Gemini     GitHub   Link

The output result of the visualization module of Gemini. In this example, we want to evaluate how accurate Unitex fetching the place name in a text. The yellow square shows the annotations generated by Unitex automatically, and the blue square shows the "correct answer" which is annotated by my colleague manually. The result also shows whether the attribute in the annotation are the same or not in two different text colors.

This is a research internship topic that I have done in the first year of master, supervised by Tita Kyriacopoulou, Claude Martineau and Philippe Gambette. During this 3-month internship, I continued the development of an evaluation module for the Unitex/GramLab.

Unitex/GramLab is a toolkit for natural language processing. To evaluate it, we usually compare the result with manual labeling, using precision, recall and F-score. Gemini is developed to facility this comparison procedure. Gemini is coded in Java. It takes two annotated text files as input (in BRAT or XML format), and calculates various metrics selon the matching mode and measure mode chosen. For more infomation about metrics, check the description on the GitHub page.

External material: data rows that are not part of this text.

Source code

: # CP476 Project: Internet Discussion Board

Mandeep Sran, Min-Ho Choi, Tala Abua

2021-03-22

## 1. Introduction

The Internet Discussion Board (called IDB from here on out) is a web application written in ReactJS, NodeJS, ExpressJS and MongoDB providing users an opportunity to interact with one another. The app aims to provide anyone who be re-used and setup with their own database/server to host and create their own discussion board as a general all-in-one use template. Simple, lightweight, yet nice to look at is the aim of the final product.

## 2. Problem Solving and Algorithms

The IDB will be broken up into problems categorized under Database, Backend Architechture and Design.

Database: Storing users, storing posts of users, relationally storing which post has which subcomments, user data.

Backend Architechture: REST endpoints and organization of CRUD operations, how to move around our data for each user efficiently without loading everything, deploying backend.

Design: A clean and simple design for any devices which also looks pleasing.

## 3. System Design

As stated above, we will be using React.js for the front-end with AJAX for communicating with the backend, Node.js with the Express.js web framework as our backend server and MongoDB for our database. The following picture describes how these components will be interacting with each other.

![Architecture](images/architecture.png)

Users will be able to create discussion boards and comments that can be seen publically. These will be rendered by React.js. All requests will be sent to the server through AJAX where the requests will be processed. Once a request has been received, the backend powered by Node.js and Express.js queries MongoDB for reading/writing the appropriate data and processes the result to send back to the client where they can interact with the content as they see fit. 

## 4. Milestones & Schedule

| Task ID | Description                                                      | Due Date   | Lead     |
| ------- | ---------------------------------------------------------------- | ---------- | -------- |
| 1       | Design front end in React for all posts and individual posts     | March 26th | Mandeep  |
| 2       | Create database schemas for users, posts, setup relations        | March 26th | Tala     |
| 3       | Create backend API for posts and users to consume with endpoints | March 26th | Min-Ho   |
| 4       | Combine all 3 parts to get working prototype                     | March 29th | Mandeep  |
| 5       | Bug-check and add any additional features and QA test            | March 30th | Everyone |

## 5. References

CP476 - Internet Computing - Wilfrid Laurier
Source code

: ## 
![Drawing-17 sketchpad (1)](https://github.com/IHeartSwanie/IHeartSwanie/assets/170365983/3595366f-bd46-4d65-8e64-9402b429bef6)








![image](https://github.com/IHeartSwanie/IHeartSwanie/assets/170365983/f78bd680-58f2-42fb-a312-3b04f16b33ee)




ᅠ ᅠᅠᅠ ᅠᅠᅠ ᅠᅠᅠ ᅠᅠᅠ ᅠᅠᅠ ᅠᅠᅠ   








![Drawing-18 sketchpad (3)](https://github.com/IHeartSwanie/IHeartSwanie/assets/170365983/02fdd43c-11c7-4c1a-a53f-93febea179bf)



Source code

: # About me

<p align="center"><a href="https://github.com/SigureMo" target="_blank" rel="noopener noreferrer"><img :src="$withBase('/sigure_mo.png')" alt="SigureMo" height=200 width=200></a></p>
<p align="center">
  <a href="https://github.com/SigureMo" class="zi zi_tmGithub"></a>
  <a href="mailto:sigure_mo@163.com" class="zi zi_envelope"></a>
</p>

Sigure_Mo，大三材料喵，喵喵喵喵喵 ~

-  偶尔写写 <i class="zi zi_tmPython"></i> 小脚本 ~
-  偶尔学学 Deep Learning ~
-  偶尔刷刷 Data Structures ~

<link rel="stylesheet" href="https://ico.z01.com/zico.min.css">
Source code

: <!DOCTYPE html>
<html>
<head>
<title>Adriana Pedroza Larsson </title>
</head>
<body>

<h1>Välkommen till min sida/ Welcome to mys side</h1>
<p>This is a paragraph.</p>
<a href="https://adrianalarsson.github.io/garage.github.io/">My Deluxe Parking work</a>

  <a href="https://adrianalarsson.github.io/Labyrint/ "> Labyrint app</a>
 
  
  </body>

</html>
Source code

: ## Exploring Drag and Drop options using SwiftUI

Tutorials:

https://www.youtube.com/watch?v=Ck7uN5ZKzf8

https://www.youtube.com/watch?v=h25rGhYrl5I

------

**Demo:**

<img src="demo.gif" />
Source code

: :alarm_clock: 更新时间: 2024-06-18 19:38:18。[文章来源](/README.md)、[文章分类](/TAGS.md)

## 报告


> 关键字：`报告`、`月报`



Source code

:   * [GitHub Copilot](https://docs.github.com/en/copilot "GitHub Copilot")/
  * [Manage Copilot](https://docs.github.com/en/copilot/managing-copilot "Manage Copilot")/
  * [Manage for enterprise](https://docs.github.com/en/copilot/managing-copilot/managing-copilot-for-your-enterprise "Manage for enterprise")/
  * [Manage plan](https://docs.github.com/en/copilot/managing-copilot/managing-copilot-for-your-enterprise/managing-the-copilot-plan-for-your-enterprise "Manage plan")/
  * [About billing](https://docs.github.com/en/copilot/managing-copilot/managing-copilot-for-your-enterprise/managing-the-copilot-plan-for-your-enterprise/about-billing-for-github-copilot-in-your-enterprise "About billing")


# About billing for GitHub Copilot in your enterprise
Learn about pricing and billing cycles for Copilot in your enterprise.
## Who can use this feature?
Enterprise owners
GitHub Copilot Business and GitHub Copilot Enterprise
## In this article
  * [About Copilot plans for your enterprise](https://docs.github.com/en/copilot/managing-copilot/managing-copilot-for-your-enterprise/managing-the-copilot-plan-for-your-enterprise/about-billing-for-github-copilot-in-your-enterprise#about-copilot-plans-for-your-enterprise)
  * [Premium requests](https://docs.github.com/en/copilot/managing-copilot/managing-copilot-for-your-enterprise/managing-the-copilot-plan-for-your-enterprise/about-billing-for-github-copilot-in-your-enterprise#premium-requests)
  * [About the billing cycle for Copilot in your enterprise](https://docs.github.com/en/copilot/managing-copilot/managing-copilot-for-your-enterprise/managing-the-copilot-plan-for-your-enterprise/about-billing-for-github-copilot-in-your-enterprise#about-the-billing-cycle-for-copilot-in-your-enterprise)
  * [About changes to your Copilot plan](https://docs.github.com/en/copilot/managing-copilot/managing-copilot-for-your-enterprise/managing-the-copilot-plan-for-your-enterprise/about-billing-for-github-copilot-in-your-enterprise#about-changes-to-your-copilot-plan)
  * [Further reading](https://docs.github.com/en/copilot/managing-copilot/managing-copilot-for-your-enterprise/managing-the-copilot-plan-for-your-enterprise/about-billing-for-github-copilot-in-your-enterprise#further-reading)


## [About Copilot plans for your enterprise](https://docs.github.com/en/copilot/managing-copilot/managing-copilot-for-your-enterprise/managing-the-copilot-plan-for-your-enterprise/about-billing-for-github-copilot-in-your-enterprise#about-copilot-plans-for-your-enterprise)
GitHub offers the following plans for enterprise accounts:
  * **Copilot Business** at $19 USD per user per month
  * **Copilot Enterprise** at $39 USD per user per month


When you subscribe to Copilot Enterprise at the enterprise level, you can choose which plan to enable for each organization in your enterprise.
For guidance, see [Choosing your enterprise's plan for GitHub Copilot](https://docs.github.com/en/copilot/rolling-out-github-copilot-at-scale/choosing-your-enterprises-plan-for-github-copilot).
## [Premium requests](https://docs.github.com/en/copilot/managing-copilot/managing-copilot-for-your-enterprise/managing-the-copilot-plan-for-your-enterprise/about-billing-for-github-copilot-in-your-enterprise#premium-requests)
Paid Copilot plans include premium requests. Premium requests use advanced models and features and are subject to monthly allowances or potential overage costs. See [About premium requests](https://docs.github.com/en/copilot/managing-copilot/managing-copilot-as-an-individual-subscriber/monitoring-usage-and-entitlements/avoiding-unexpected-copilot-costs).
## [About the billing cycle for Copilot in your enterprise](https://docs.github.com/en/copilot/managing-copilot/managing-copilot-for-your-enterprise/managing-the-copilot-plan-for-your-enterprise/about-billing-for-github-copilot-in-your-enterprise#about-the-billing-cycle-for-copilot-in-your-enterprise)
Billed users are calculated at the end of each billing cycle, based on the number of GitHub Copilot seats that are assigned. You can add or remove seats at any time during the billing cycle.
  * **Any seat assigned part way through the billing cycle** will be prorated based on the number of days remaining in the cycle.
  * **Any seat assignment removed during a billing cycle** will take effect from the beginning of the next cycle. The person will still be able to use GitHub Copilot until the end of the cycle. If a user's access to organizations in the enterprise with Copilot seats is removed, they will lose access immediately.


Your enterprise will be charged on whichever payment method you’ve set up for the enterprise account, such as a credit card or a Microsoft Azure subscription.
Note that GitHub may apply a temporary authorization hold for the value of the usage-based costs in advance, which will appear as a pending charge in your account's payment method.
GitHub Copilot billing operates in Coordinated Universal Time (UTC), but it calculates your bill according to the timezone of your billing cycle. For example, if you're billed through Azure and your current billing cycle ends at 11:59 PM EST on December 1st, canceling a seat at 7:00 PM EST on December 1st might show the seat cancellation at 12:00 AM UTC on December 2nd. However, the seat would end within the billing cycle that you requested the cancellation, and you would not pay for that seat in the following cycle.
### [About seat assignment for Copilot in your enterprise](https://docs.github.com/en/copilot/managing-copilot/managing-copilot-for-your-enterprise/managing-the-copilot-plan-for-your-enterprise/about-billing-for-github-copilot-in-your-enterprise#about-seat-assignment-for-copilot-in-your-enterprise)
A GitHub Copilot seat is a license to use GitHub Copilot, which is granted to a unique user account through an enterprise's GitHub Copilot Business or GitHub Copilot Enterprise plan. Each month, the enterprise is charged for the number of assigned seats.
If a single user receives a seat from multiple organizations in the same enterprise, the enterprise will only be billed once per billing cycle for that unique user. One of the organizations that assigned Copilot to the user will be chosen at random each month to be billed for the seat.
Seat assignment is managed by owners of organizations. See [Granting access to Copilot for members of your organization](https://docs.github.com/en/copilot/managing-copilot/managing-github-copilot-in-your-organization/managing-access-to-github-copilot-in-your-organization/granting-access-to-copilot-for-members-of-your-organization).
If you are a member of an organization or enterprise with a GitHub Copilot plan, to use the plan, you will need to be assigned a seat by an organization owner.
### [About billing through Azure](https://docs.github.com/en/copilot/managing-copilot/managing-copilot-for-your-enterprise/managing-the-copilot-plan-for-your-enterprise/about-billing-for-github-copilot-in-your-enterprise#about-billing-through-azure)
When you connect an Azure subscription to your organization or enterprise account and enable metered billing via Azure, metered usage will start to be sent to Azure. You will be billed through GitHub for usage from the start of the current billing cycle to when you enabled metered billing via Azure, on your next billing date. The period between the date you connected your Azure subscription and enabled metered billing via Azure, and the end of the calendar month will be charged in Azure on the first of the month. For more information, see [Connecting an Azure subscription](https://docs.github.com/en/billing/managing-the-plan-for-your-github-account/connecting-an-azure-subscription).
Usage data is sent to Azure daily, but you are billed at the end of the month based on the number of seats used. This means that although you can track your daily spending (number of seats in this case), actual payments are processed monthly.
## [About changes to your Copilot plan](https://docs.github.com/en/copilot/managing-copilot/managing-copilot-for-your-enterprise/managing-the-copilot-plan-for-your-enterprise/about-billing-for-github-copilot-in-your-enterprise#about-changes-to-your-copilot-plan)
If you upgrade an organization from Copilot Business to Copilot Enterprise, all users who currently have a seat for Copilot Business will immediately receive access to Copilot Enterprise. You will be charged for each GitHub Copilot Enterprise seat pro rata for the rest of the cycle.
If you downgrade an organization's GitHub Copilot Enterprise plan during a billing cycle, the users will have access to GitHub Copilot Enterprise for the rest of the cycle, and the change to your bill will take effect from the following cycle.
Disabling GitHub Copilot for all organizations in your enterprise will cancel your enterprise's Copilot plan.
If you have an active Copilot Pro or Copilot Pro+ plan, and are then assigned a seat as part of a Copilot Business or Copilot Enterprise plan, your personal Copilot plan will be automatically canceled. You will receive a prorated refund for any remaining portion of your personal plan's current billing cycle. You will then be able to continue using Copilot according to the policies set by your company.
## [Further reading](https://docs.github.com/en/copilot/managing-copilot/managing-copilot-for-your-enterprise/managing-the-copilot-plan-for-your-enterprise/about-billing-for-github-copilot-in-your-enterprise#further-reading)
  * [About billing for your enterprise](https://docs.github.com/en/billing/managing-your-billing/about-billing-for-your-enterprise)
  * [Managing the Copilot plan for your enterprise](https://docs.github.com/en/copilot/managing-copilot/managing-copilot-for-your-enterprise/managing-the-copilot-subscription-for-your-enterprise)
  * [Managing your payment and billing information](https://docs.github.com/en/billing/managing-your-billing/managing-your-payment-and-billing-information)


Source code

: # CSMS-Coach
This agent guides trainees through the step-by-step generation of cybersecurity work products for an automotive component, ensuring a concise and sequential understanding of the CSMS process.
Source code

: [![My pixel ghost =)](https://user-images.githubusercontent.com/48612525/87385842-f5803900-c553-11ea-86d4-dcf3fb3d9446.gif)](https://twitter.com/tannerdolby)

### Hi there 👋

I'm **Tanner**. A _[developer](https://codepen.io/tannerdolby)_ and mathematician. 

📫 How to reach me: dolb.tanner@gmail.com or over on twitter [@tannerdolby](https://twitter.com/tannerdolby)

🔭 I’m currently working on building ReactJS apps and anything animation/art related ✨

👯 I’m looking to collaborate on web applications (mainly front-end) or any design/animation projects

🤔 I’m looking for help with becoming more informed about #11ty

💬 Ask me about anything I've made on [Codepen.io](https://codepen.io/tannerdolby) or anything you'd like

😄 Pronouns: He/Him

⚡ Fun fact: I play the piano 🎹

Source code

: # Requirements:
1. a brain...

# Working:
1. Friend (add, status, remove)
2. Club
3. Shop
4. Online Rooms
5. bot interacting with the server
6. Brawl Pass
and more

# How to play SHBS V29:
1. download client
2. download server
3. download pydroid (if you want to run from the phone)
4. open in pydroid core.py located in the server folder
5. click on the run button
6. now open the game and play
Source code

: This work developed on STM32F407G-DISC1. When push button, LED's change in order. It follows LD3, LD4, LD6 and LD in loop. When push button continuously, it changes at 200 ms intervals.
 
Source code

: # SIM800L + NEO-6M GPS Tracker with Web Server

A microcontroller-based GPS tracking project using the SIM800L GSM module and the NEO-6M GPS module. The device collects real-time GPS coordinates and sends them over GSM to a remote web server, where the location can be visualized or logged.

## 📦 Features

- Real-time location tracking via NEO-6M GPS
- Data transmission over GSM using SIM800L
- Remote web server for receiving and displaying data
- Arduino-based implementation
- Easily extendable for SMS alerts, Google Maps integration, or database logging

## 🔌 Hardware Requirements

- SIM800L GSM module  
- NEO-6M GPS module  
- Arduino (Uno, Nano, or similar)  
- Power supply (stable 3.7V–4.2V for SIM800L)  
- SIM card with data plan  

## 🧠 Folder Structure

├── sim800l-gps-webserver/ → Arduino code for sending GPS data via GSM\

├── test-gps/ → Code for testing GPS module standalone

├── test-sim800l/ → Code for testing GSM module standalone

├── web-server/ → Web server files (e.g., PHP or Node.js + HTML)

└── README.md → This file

  • Gemini allows you to explore the comparison result visually in a web page where the matched annotations are shown in two different colors:

    Gemini also allows you to export a spreadsheet file containing all pairs of annotation:

  • Gemini procedure

    The diagram below shows how Gemini works. It takes two Brat/XML files as input, extraits annotation table for each file. A bipartite graph is generated with these annotations. Then applying matching algorithms to them for alignment. Finally counting matched relations and calculating metrics using this graph.